Comment se sont formées les castes dans l’Inde ? à quelle époque a pris naissance cette division arbitraire en apparence, et si bien acceptée de la société hindoue, qu’elle n’a pas cessé de prévaloir depuis les temps anciens jusqu’à nos jours ? Ce double problème, impossible à résoudre d’une manière complète et satisfaisante, peut du moins être étudié dans son ensemble. Si les documens historiques font défaut, nous avons les ouvrages des législateurs avec leurs commentaires, les légendes semées à profusion dans les épopées et dans les pourânas. En rapprochant du texte de la loi brahmanique, nettement formulée, les faits qui se sont développés par la tradition et que la légende a consacrés, on arrive quelquefois à découvrir le sens caché de ces récits merveilleux et terribles rassemblés à dessein dans des poèmes immenses. La poésie devient alors comme le flambeau à l’aide duquel on cherche, à travers la poussière des siècles, les vestiges d’un passé dont la grandeur se révèle par des monumens de toute sorte, — les uns taillés dans la pierre et le marbre, debout encore ou mutilés, que, le voyageur interroge du regard avec émotion, — les autres tracés sur la feuille du palmier, avec la plume de bambou et sur lesquels s’est fixée pour toujours la pensée des anciens sages.

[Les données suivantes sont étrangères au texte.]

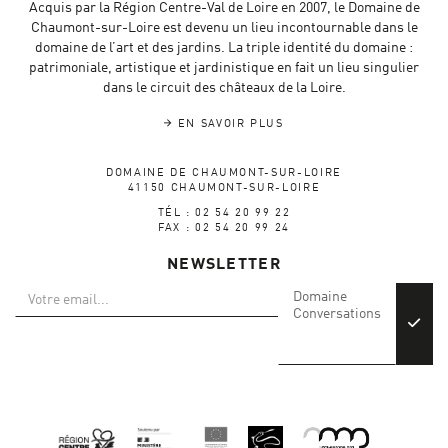
Acquis par la Région Centre-Val de Loire en 2007, le Domaine de
Chaumont-sur-Loire est devenu un lieu incontournable dans le
domaine de l’art et des jardins. La triple identité du domaine :
patrimoniale, artistique et jardinistique en fait un lieu singulier
dans le circuit des châteaux de la Loire.
EN SAVOIR PLUS
DOMAINE DE CHAUMONT-SUR-LOIRE
41150 CHAUMONT-SUR-LOIRE
TÉL : 02 54 20 99 22
FAX : 02 54 20 99 24
NEWSLETTER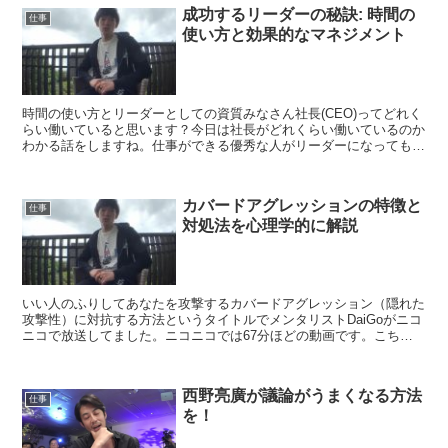
成功するリーダーの秘訣: 時間の
仕事
使い方と効果的なマネジメント
時間の使い方とリーダーとしての資質みなさん社長(CEO)ってどれく
らい働いていると思います？今日は社長がどれくらい働いているのか
わかる話をしますね。仕事ができる優秀な人がリーダーになっても無
能なリーダーになる確率が高いんです。リーダーという...
カバードアグレッションの特徴と
仕事
対処法を心理学的に解説
いい人のふりしてあなたを攻撃するカバードアグレッション（隠れた
攻撃性）に対抗する方法というタイトルでメンタリストDaiGoがニコ
ニコで放送してました。ニコニコでは67分ほどの動画です。こちら
についてはMentalistDaiGoOffici...
西野亮廣が議論がうまくなる方法
仕事
を！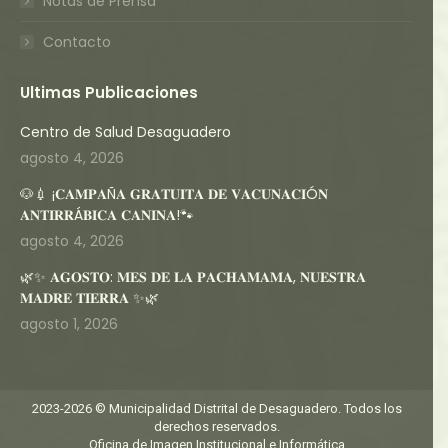
Notas de Prensa
Contacto
Ultimas Publicaciones
Centro de Salud Desaguadero
agosto 4, 2026
🐶💉 ¡𝐂𝐀𝐌𝐏𝐀Ñ𝐀 𝐆𝐑𝐀𝐓𝐔𝐈𝐓𝐀 𝐃𝐄 𝐕𝐀𝐂𝐔𝐍𝐀𝐂𝐈Ó𝐍
𝐀𝐍𝐓𝐈𝐑𝐑Á𝐁𝐈𝐂𝐀 𝐂𝐀𝐍𝐈𝐍𝐀!🐾
agosto 4, 2026
🌿✨ 𝐀𝐆𝐎𝐒𝐓𝐎: 𝐌𝐄𝐒 𝐃𝐄 𝐋𝐀 𝐏𝐀𝐂𝐇𝐀𝐌𝐀𝐌𝐀, 𝐍𝐔𝐄𝐒𝐓𝐑𝐀
𝐌𝐀𝐃𝐑𝐄 𝐓𝐈𝐄𝐑𝐑𝐀 ✨🌿
agosto 1, 2026
2023-2026 © Municipalidad Distrital de Desaguadero. Todos los
derechos reservados.
Oficina de Imagen Institucional e Informática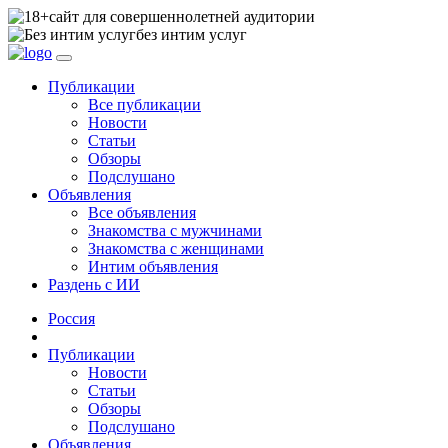
сайт для совершеннолетней аудитории
без интим услуг
Публикации
Все публикации
Новости
Статьи
Обзоры
Подслушано
Объявления
Все объявления
Знакомства с мужчинами
Знакомства с женщинами
Интим объявления
Раздень с ИИ
Россия
Публикации
Новости
Статьи
Обзоры
Подслушано
Объявления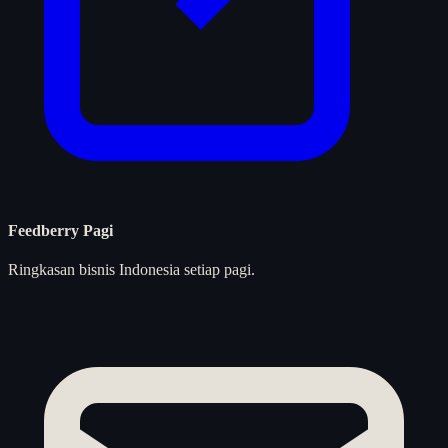
Feedberry Pagi
Ringkasan bisnis Indonesia setiap pagi.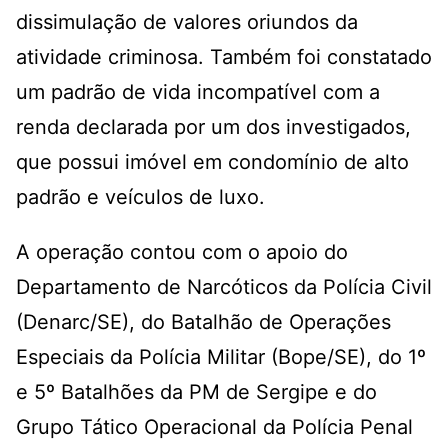
dissimulação de valores oriundos da
atividade criminosa. Também foi constatado
um padrão de vida incompatível com a
renda declarada por um dos investigados,
que possui imóvel em condomínio de alto
padrão e veículos de luxo.
A operação contou com o apoio do
Departamento de Narcóticos da Polícia Civil
(Denarc/SE), do Batalhão de Operações
Especiais da Polícia Militar (Bope/SE), do 1º
e 5º Batalhões da PM de Sergipe e do
Grupo Tático Operacional da Polícia Penal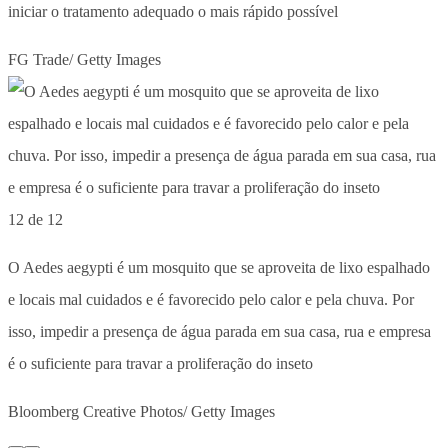
iniciar o tratamento adequado o mais rápido possível
FG Trade/ Getty Images
12 de 12
O Aedes aegypti é um mosquito que se aproveita de lixo espalhado
e locais mal cuidados e é favorecido pelo calor e pela chuva. Por
isso, impedir a presença de água parada em sua casa, rua e empresa
é o suficiente para travar a proliferação do inseto
Bloomberg Creative Photos/ Getty Images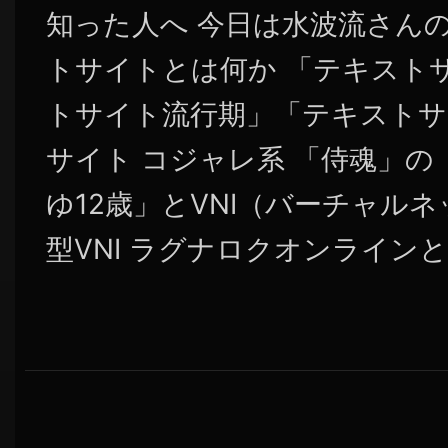
知った人へ 今日は水波流さん
トサイトとは何か 「テキスト
トサイト流行期」「テキストサ
サイト コジャレ系 「侍魂」の
ゆ12歳」とVNI（バーチャル
型VNI ラグナロクオンラインとV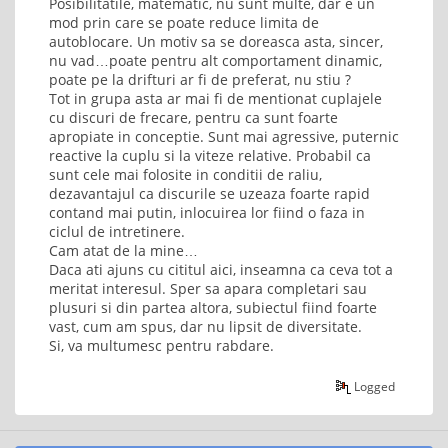
Posibilitatile, matematic, nu sunt multe, dar e un
mod prin care se poate reduce limita de
autoblocare. Un motiv sa se doreasca asta, sincer,
nu vad…poate pentru alt comportament dinamic,
poate pe la drifturi ar fi de preferat, nu stiu ?
Tot in grupa asta ar mai fi de mentionat cuplajele
cu discuri de frecare, pentru ca sunt foarte
apropiate in conceptie. Sunt mai agressive, puternic
reactive la cuplu si la viteze relative. Probabil ca
sunt cele mai folosite in conditii de raliu,
dezavantajul ca discurile se uzeaza foarte rapid
contand mai putin, inlocuirea lor fiind o faza in
ciclul de intretinere.
Cam atat de la mine…
Daca ati ajuns cu cititul aici, inseamna ca ceva tot a
meritat interesul. Sper sa apara completari sau
plusuri si din partea altora, subiectul fiind foarte
vast, cum am spus, dar nu lipsit de diversitate.
Si, va multumesc pentru rabdare.
Logged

Ces sages des premiers temps étaient des brahmanes, c’est-à-dire des hommes appartenant à la classe éclairée des prêtres, chargée d’enseigner aux trois autres castes le texte des traditions religieuses dont elle gardait le dépôt. L’ensemble de ces traditions, — hymnes du Rig-Véda, rituel, croyances relatives à la création, à la nature de l’homme à ses destinées, — formait comme l’arche sainte de la nationalité aryenne[1]. À mesure cependant que les Aryens, établis sur le sol de l’Inde étendaient leurs conquêtes en domptant les peuples aborigènes, à mesure que ces peuples soumis et disciplinés apportaient dans le sein de la société hindoue des élémens étrangers,

  1. On sait que les ancêtres des Hindous s’appelaient eux-mêmes âryas, les hommes respectables.